Проезжая мимо Егорушки, он не взглянул на него; один только жеребчик удостоил Егорушку своим вниманием и поглядел на него большими, глупыми глазами, да и то равнодушно. Пантелей поклонился Варламову; тот заметил это и, не отрывая глаз от бумажек, сказал картавя:
– Здгаствуй, стагик!
Беседа Варламова с верховым и взмах нагайкой, по-видимому, произвели на весь обоз удручающее впечатление. У всех были серьезные лица. Верховой, обескураженный гневом сильного человека, без шапки, опустив поводья, стоял у переднего воза, молчал и как будто не верил, что для него так худо начался день.

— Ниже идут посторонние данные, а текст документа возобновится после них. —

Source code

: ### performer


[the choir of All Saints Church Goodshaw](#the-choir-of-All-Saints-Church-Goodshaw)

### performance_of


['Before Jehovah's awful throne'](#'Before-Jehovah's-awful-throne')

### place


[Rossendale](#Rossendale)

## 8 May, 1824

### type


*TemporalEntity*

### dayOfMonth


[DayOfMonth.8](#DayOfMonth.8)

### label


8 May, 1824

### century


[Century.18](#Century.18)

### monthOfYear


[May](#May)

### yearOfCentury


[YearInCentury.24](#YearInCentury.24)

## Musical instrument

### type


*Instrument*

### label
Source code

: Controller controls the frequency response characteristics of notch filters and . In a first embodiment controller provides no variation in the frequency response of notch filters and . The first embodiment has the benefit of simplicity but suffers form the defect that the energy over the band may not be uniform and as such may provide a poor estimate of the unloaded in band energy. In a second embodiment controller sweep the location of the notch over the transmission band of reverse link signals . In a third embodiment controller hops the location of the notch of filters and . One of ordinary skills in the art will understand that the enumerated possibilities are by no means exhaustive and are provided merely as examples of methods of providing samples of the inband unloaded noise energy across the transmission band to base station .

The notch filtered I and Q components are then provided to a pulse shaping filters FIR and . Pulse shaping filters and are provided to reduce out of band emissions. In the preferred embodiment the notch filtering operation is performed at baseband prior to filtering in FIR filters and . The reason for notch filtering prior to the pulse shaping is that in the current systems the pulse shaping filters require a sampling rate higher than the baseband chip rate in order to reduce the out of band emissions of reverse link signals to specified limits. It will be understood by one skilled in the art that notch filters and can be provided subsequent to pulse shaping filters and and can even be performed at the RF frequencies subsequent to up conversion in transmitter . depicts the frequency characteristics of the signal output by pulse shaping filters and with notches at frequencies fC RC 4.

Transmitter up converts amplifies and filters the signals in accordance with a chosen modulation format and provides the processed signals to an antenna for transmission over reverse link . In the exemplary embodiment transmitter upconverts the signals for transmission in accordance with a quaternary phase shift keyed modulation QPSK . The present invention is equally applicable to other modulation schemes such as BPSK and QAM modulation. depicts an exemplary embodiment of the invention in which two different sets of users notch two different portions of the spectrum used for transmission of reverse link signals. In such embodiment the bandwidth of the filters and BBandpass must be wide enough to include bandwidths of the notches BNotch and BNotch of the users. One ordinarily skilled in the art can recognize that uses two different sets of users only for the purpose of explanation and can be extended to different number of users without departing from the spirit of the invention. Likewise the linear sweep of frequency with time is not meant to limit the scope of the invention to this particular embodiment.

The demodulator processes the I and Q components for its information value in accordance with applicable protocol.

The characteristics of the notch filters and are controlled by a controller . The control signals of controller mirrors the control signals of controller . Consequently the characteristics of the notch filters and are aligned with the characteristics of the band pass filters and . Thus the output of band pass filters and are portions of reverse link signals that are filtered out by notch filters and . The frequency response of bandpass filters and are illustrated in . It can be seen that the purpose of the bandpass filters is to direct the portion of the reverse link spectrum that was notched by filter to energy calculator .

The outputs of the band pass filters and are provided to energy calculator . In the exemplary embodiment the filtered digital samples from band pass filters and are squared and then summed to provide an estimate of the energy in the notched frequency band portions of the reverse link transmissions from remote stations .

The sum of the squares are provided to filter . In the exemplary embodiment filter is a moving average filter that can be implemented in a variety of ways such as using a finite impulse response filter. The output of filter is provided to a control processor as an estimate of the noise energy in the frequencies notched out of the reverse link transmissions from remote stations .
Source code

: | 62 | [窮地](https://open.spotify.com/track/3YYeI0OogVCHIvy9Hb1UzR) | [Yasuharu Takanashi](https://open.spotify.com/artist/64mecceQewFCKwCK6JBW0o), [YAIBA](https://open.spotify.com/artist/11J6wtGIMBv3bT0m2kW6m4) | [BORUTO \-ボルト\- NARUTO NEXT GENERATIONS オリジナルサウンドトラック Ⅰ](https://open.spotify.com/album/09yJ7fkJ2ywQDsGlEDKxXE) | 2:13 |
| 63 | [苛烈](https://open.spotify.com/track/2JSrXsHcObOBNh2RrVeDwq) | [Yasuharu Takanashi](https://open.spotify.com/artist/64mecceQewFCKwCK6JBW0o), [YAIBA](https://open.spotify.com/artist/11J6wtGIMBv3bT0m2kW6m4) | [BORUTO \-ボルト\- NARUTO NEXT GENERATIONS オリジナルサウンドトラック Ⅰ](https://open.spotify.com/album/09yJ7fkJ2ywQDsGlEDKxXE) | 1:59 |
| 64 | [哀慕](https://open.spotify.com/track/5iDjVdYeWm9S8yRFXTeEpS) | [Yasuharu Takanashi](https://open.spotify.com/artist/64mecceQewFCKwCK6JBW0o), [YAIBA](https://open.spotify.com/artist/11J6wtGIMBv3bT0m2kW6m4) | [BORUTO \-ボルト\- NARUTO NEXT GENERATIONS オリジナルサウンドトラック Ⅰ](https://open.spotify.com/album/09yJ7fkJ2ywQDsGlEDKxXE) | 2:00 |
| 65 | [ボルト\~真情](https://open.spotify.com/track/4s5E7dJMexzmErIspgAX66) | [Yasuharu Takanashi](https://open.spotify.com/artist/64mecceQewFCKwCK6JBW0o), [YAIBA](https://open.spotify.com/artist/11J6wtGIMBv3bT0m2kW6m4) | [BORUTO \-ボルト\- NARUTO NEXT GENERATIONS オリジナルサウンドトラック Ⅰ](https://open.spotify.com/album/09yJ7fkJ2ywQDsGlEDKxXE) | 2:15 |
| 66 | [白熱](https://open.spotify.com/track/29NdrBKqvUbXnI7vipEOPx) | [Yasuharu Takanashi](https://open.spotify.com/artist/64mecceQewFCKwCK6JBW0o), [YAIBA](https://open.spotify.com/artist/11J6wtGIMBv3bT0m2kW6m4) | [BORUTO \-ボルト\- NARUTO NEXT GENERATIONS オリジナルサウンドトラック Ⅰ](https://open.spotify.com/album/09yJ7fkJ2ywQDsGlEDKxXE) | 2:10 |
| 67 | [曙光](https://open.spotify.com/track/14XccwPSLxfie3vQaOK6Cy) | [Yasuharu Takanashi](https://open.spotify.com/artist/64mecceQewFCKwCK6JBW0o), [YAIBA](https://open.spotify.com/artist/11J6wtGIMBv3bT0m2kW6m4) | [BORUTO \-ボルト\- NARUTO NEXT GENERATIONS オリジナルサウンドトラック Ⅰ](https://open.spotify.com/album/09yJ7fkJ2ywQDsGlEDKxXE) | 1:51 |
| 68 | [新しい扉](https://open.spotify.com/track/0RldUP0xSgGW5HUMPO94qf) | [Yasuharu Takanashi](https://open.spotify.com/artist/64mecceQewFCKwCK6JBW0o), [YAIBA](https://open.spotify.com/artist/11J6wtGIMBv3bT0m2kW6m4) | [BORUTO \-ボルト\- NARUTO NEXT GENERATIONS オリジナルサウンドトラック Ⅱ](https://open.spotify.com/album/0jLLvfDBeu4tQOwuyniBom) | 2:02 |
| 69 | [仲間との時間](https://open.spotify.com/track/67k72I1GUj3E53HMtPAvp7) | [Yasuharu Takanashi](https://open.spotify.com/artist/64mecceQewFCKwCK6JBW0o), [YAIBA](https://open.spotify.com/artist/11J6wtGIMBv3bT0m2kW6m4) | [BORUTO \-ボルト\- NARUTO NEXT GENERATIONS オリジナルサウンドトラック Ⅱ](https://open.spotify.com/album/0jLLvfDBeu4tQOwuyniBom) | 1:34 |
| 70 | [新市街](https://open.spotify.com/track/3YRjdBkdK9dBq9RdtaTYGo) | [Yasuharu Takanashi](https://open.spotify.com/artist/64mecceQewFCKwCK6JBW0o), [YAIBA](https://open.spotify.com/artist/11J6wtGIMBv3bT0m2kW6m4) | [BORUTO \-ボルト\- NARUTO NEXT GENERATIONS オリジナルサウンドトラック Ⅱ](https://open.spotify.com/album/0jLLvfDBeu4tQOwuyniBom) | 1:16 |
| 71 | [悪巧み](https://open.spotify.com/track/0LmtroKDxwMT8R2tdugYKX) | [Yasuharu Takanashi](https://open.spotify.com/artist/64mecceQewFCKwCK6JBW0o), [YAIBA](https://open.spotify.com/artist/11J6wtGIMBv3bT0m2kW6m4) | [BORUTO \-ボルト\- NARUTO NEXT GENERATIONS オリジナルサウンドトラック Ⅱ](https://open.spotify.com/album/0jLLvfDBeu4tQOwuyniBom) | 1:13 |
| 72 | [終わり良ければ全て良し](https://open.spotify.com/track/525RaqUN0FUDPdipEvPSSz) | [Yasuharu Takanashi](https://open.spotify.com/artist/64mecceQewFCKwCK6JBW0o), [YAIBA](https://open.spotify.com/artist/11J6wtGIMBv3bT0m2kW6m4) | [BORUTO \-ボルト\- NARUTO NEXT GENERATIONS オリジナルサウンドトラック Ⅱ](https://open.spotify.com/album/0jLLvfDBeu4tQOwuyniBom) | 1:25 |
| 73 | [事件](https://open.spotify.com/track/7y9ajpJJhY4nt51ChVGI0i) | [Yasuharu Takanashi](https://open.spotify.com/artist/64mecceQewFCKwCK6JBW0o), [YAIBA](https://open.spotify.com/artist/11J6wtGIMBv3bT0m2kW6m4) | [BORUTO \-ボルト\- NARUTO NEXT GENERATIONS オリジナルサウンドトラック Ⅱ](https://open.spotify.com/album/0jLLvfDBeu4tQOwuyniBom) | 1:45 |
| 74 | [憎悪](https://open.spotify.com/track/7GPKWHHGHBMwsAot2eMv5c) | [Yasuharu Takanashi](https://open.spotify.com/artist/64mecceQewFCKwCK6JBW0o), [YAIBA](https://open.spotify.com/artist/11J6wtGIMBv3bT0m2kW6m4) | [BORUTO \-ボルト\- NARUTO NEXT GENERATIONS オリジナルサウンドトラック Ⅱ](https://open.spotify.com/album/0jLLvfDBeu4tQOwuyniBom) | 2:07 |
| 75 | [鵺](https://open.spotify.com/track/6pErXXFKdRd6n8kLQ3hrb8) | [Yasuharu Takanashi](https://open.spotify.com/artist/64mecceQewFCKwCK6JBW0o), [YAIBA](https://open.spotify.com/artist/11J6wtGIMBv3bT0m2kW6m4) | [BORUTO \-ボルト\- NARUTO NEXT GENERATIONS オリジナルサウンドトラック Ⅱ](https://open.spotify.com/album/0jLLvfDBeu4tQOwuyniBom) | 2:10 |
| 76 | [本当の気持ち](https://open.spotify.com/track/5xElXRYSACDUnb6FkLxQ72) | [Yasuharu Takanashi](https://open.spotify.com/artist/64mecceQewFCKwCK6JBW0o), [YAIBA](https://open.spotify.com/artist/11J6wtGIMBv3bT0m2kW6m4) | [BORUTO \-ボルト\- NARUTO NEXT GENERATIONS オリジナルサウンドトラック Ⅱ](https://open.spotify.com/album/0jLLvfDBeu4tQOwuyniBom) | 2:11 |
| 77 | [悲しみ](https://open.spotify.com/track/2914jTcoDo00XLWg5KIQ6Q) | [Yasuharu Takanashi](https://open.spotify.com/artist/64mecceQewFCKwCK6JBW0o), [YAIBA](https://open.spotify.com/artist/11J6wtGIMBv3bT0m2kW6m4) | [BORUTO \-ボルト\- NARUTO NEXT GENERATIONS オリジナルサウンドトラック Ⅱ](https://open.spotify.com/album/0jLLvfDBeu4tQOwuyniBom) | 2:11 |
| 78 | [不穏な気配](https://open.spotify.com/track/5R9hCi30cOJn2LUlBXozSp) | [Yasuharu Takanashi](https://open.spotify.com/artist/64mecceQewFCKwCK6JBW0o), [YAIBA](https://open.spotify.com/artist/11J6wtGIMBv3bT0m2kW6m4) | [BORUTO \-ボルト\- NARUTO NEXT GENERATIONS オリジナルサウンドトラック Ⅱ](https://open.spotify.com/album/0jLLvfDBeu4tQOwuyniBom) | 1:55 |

– Крутой старик… – бормотал Пантелей. – Беда, какой крутой! А ничего, хороший человек… Не обидит задаром… Ничего…
Осмотрев бумаги, Варламов сунул книжку в карман; жеребчик, точно поняв его мысли, не дожидаясь приказа, вздрогнул и понесся по большой дороге.
VII
И в следующую за тем ночь подводчики делали привал и варили кашу. На этот раз с самого начала во всем чувствовалась какая-то неопределенная тоска. Было душно; все много пили и никак не могли утолить жажду. Луна взошла сильно багровая и хмурая, точно больная; звезды тоже хмурились, мгла была гуще, даль мутнее. Природа как будто что-то предчувствовала и томилась.